▸ **TAREA PENDIENTE 1**
Presenta como tabla Markdown las líneas de los registros desde el comienzo hasta la línea que contiene "собеседованиям Яндекс. 09.2022", ambas incluidas. Usa las columnas "N.º", para el número de fila, y "Línea", y omite las líneas en blanco.

▸ **TEXTO PARA LEER**
——————

Para la redactora de Slate Julia Rose West, ninguno de estos ejemplos es realmente culpa del Big Data, sino más bien consecuencia de su “fetichización”. “Hemos caído en un culto irracional a los modelos estadísticos”, opina, “basado en parte en lo mucho que han evolucionado en los últimos años y lo eficaces que han resultado en ocasiones sus predicciones en campos tan diversos como el deporte, la política, la meteorología o los negocios”. Sin embargo, “ninguna predicción es infalible” y la realidad sigue siendo, “más por suerte que por desgracia, bastante más compleja” que los modelos estadísticos que intentan interpretarla.
El debate es antiguo. Una vieja anécdota lo ilustra a la perfección. La reproduce el analista tecnológico Alexis Madrigal en un artículo reciente en The Atlantic. En 1967, el secretario de defensa estadounidense Robert McNamara pidió al Pentágono que introdujese en sus computadoras (sí, esos enormes armatostes de la prehistoria de la informática que ocupaban habitaciones enteras) todos los datos disponibles sobre la guerra de Vietnam. Desde el número de tanques hasta el de helicópteros, pasando por la munición, la artillería o las tropas disponibles por ambos bandos, y les diese una predicción lo más ajustada posible de cuánto más iba a durar el conflicto. La respuesta de las computadores fue: “Ganamos la guerra en 1965”. Madrigal remata la anécdota con una frase brillante: “Al parecer, en Vietnam había más guerra de la que las computadoras del Pentágono podían procesar”.

——————

▸ **EXTRACTOS DE DATOS**
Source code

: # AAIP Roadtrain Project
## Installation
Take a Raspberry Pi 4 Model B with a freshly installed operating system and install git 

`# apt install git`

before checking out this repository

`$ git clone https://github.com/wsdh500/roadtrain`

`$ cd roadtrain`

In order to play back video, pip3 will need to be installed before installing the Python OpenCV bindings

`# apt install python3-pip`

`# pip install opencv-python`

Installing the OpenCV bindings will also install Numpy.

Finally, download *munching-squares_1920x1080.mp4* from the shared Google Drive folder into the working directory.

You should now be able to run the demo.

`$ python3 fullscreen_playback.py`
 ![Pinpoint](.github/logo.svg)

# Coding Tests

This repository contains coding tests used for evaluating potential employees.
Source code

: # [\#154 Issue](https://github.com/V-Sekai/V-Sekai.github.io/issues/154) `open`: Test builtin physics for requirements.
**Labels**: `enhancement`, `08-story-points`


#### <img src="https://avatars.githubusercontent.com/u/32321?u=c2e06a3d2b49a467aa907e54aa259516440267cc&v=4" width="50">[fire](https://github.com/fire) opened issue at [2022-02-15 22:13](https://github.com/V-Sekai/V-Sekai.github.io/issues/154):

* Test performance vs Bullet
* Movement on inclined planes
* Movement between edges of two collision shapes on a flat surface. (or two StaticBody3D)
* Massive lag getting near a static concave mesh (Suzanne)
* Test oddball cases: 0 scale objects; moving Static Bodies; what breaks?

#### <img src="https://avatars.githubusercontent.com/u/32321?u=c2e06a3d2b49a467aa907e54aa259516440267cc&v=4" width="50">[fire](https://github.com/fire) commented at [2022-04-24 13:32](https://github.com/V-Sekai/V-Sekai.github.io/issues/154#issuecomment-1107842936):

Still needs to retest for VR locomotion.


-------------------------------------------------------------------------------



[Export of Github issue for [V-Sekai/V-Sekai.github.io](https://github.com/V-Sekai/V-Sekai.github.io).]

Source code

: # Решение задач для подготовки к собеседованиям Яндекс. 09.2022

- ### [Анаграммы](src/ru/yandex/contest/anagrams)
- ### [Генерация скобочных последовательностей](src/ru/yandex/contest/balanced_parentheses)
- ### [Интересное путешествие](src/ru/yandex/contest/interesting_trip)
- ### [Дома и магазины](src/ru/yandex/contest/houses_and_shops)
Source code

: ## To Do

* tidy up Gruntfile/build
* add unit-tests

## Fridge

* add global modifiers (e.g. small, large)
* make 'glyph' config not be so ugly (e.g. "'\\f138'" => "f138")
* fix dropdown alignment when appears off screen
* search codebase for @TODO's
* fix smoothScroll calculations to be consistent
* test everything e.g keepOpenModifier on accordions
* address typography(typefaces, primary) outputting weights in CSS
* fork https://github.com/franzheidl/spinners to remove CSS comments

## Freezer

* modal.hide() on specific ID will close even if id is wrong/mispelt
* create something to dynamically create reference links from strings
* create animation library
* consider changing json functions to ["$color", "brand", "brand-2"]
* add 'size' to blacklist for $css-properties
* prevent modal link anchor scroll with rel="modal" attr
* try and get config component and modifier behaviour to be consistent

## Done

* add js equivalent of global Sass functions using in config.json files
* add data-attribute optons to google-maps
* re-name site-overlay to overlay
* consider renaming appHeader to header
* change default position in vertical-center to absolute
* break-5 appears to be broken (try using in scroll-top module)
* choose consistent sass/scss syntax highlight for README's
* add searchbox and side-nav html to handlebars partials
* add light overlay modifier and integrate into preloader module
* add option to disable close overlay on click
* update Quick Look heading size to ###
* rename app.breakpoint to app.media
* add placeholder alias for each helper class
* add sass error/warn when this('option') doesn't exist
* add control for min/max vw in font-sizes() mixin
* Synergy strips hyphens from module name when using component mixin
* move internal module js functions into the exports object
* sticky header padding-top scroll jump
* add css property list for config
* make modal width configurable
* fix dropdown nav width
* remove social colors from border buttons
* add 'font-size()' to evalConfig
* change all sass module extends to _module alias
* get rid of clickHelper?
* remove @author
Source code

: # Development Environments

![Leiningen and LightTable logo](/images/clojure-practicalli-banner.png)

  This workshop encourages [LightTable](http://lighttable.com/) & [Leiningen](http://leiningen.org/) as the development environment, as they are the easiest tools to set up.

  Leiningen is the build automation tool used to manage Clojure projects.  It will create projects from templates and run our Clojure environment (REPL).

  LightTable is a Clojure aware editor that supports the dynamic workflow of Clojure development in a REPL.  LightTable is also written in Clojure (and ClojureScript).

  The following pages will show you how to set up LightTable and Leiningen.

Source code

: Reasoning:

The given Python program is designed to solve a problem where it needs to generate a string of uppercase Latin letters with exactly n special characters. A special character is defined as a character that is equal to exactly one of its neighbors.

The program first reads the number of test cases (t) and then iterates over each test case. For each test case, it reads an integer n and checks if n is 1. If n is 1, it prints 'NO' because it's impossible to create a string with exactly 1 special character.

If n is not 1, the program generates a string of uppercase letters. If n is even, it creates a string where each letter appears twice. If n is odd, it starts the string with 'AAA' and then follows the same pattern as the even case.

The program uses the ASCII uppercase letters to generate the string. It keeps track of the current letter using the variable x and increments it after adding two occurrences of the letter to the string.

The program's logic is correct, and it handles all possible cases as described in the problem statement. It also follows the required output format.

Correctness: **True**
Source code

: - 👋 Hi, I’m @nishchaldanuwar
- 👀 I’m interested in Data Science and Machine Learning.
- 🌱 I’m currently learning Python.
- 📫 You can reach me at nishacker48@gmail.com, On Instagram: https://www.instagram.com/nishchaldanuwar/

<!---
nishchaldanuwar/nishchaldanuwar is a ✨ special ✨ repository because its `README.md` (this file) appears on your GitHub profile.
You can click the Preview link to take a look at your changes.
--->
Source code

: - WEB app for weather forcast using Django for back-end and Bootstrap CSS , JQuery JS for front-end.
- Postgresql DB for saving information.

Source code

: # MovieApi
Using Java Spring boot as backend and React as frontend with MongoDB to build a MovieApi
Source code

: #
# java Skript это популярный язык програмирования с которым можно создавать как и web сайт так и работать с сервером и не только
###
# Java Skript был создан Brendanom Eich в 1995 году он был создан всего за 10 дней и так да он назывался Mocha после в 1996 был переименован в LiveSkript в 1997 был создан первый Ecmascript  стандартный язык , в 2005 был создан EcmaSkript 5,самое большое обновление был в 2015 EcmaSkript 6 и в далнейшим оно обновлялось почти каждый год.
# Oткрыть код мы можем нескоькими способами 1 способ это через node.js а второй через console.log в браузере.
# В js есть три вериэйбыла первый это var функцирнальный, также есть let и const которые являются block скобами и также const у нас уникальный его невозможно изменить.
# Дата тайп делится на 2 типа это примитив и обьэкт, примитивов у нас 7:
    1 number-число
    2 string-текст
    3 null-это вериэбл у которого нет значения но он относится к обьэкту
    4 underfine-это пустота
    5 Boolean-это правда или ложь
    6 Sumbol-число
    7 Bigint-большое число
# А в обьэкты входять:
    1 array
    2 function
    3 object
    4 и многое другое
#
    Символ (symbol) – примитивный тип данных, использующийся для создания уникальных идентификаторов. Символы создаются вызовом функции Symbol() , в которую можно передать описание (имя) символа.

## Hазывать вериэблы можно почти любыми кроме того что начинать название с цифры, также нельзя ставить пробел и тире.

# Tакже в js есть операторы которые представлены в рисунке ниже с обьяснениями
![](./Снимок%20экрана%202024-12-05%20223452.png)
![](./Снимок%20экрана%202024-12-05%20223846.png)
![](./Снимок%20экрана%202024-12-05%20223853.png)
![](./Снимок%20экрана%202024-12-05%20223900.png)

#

——————

▸ **TAREA PENDIENTE 2**
Escribe la continuación del texto sobre la fetichización del Big Data, empezando después de su última frase.

▸ **ESPACIO DE RESPUESTA 1**
| N.º | Línea |
|---|---|
| 1 | Source code |
| 2 | : # AAIP Roadtrain Project |
| 3 | ## Installation |
| 4 | Take a Raspberry Pi 4 Model B with a freshly installed operating system and install git  |
| 5 | `# apt install git` |
| 6 | before checking out this repository |
| 7 | `$ git clone https://github.com/wsdh500/roadtrain` |
| 8 | `$ cd roadtrain` |
| 9 | In order to play back video, pip3 will need to be installed before installing the Python OpenCV bindings |
| 10 | `# apt install python3-pip` |
| 11 | `# pip install opencv-python` |
| 12 | Installing the OpenCV bindings will also install Numpy. |
| 13 | Finally, download *munching-squares_1920x1080.mp4* from the shared Google Drive folder into the working directory. |
| 14 | You should now be able to run the demo. |
| 15 | `$ python3 fullscreen_playback.py` |
| 16 |  ![Pinpoint](.github/logo.svg) |
| 17 | # Coding Tests |
| 18 | This repository contains coding tests used for evaluating potential employees. |
| 19 | Source code |
| 20 | : # [\#154 Issue](https://github.com/V-Sekai/V-Sekai.github.io/issues/154) `open`: Test builtin physics for requirements. |
| 21 | **Labels**: `enhancement`, `08-story-points` |
| 22 | #### <img src="https://avatars.githubusercontent.com/u/32321?u=c2e06a3d2b49a467aa907e54aa259516440267cc&v=4" width="50">[fire](https://github.com/fire) opened issue at [2022-02-15 22:13](https://github.com/V-Sekai/V-Sekai.github.io/issues/154): |
| 23 | * Test performance vs Bullet |
| 24 | * Movement on inclined planes |
| 25 | * Movement between edges of two collision shapes on a flat surface. (or two StaticBody3D) |
| 26 | * Massive lag getting near a static concave mesh (Suzanne) |
| 27 | * Test oddball cases: 0 scale objects; moving Static Bodies; what breaks? |
| 28 | #### <img src="https://avatars.githubusercontent.com/u/32321?u=c2e06a3d2b49a467aa907e54aa259516440267cc&v=4" width="50">[fire](https://github.com/fire) commented at [2022-04-24 13:32](https://github.com/V-Sekai/V-Sekai.github.io/issues/154#issuecomment-1107842936): |
| 29 | Still needs to retest for VR locomotion. |
| 30 | ------------------------------------------------------------------------------- |
| 31 | [Export of Github issue for [V-Sekai/V-Sekai.github.io](https://github.com/V-Sekai/V-Sekai.github.io).] |
| 32 | Source code |
| 33 | : # Решение задач для подготовки к собеседованиям Яндекс. 09.2022 |

▸ **ESPACIO DE RESPUESTA 2**
“Los modelos estadísticos son una aproximación al mundo, pero no el mundo en sí”, afirma Oremus, en línea con la reflexión de Madrigal. Para acercarse un poco más al mundo y tener más eficacia predictiva, el Big Data debe encontrar un modo eficaz de integrar en su análisis esas herramientas “obsoletas” que son, una vez más, la intuición, la experiencia y el sentido común.
La clave puede estar en ensayos como Small Data: Las pequeñas pistas que nos advierten de las grandes tendencias (Deusto), del teórico danés Martin Lindstrom. Experto en un campo de estudio incipiente conocido como “comportamiento neurológico del consumidor”, Lindstrom narra varios ejemplos de estudios cualitativos que han resultado bastante más eficaces a la hora de prever resultados y marcar líneas estratégicas que la simple acumulación de datos.
Uno de los más elocuentes es el caso de Lego. La marca de juguetes danesa cambió de estrategia a principios de siglo basándose en modelos estadísticos que sugerían que las nuevas generaciones de niños sufrían déficit de atención debido a la sobreabundancia de estímulos de todo tipo y les resultaban frustrantes los juegos difíciles. Por eso, optaron por sacar al mercado juegos de construcción más simples, con menos piezas, más grandes y fáciles de encajar.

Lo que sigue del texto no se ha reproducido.